Regarding recent diet trends to eat fresh and multiple whole grains - to return to the hearty peasant diet or our ancestors before the invention of wonderbread. Yes, whole grain diets sometimes taste better, and do give you a more fiberful, more diverse diet, but the appeals to diets in history is little more than total bunk. The imagined past ahs always played a role in how we think about what we eat today - whether it's to demonstrate our progress and civilization ( we use the fork where our ancestors didn't), or our desire to justify diet choices by appealing to an imagined "authentic" past where everyone was strong, healthy, and robust. The fact is that we are better fed, perhaps over fed, in the first world. In Europe, there never was a real past where one family grew everything they needed in their mega-garden and ate only of their own sweat and toil. Most peasants ate monotonous foods and gruels based on what was available seasonally (no oranges in the winter, no apples after december, and put down those kiwi fruits). not to mention the paradox of modern diets which lean towards "health" (sometimes actual health, but more frequently a code word for thin (just listen to Oprah)), where in the past diets have had the general goal of avoiding thinness in favor of robustness if not plumpness (but not obesity or over-fatness) as a marker of health and being well-nourished.

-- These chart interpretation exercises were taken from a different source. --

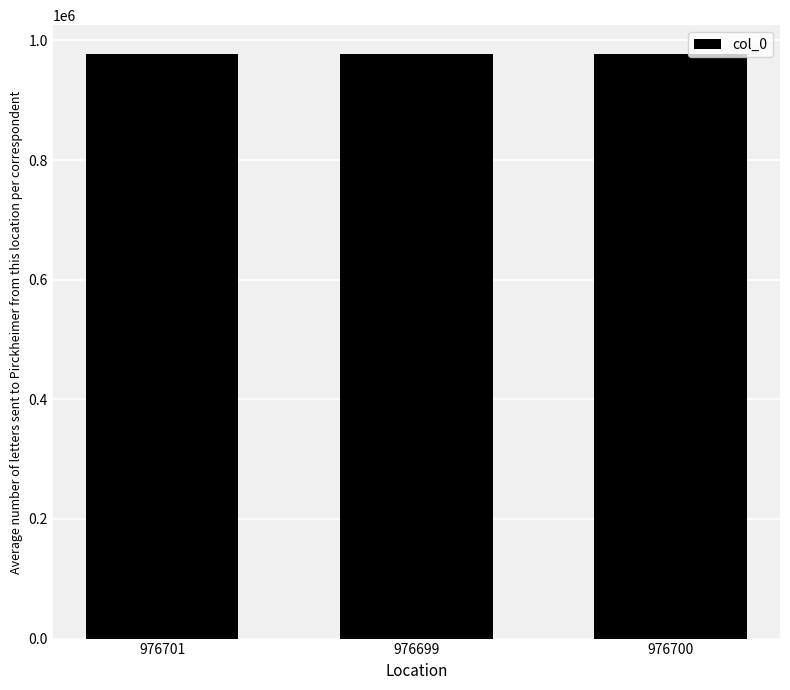

Approximately how many times larger is the value at 976701 compared to 976699?

1.0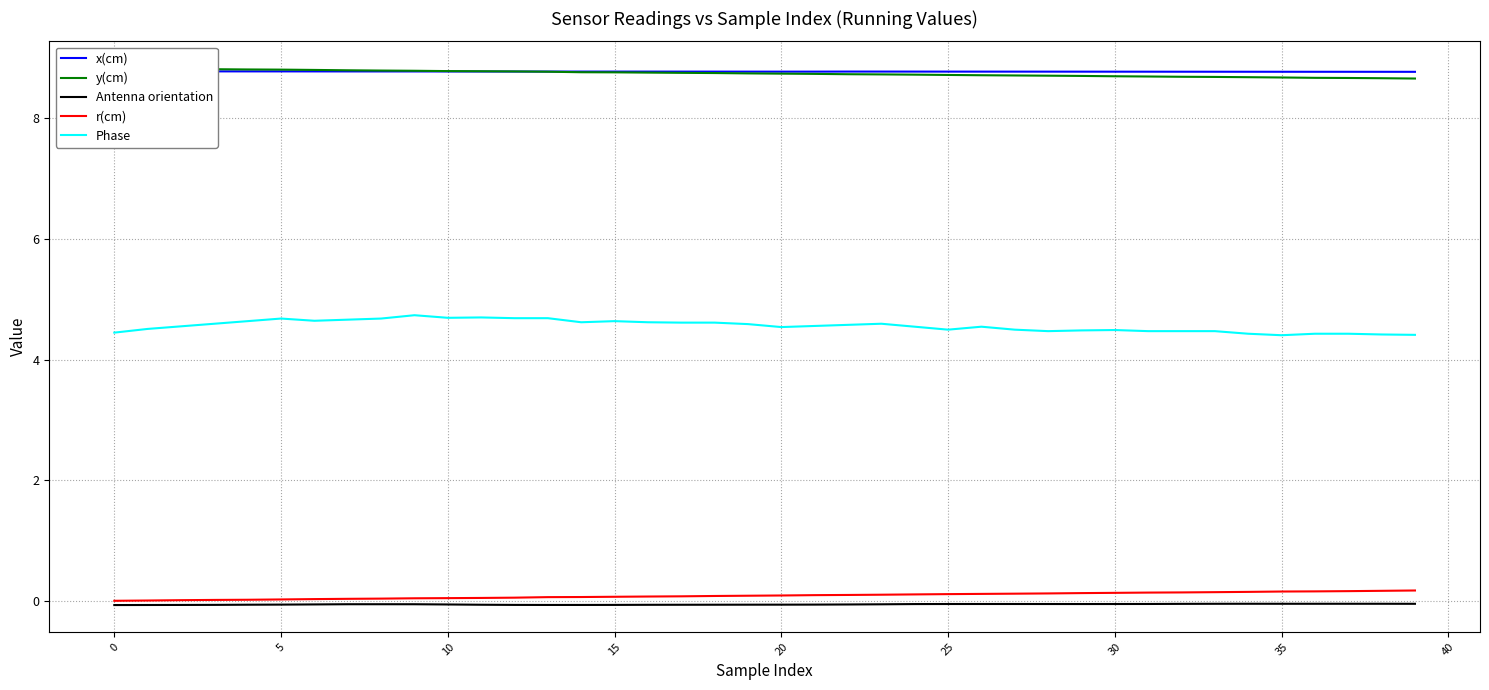

What is the label of the 35th point from the left?

34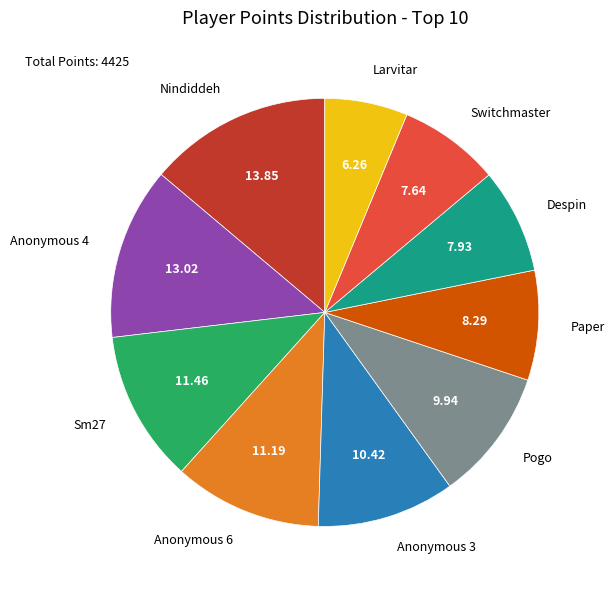

What is the largest slice in the pie chart?

Nindiddeh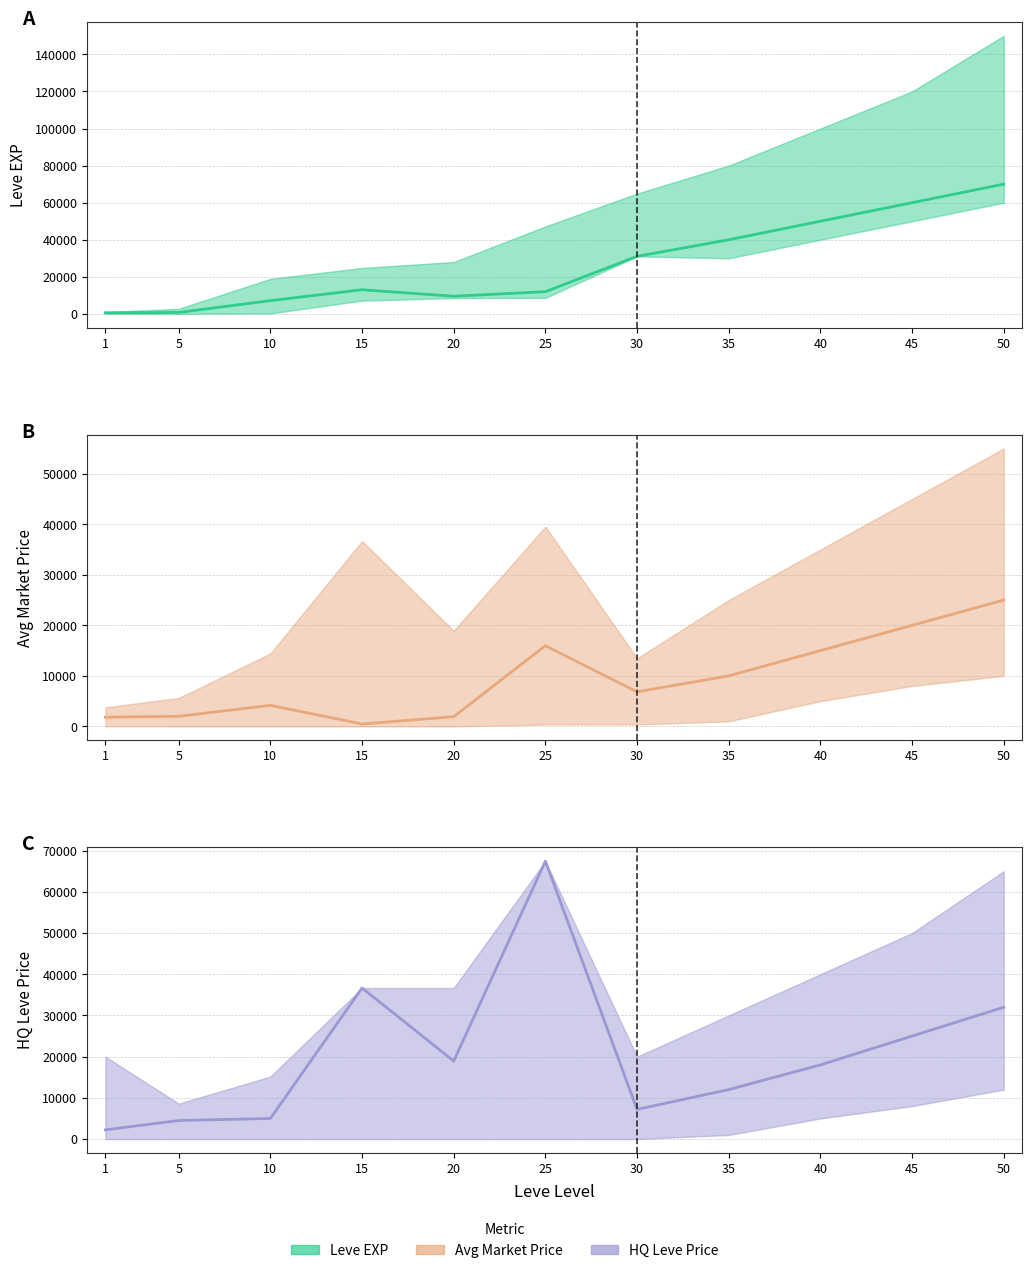

What is the difference between the maximum and minimum values in the Avg Market Price series?

24525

Finally, several scholars pointed out the troubling classism of many of today's food politics. At the Davis farmer's market, locally grown tomatoes and apples cost $3 and $2.50-5 a pound. A head of red leaf lettuce cost $2.50, mixed salad greens (which, b/c it's Feb were looking sad) were $5/lb. At the Safeway grocery store, tomatoes were $1.20/lb, apples were $1.50/lb, lettuce was $1.40, and TJ's salad greens are about $2. Farmer's markets, locally grown produce, organic everything costs more. One of the presenters gave a talk on the politics of the Berkeley and West Oakland Farmer's Markets - both of which sell their produce at bulk prices to schools and other organizations so that they can sell it at reduced cost to the populations who need it most (who, shocking I'm sure, tend to be working and lower class black and Latino populations of the adjacent neighborhoods). But that they seem to be in the minority of farmer's markets.

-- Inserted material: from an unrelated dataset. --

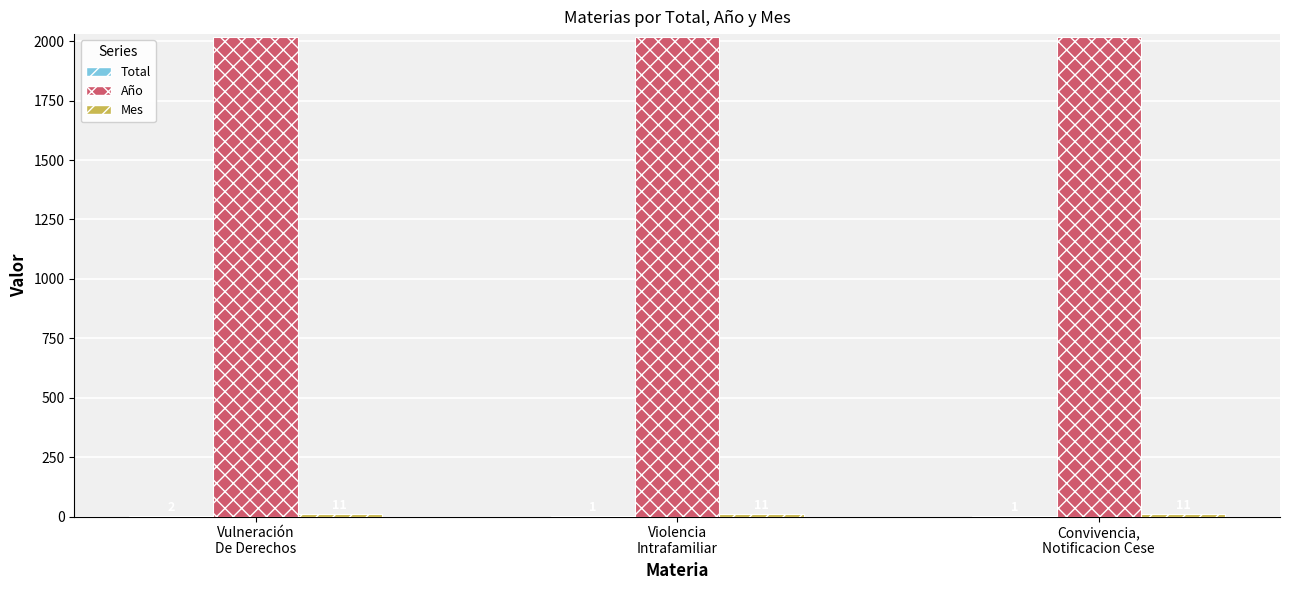

Which series has the largest total across all categories?

Año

This isn't to say that shopping at farmer's markets or for local produce isn't good - for local farmers, for reducing carbon footprint - but that is maybe isn't as "good" as some might think, and has a lot to do with what you can afford.* Several scholars noted moving into a world in which who has access to what food is becoming more differentiated. If you can afford it, you can buy everything local at premium prices for food that sometimes tastes better than what you can find at your local grocery store.* If you can't, too bad for you, eat your McDonald's, wallow in your unhealthy non-whole grain diet, and feel guilty that you are single handedly contributing to the environmental collapse of the planet.


*you can really see this in restaurant prices.
**tomatoes in CA, whether from the farmer's market, organically grown, or the plain old hot house variety, are generally sour, watery, and flavorless.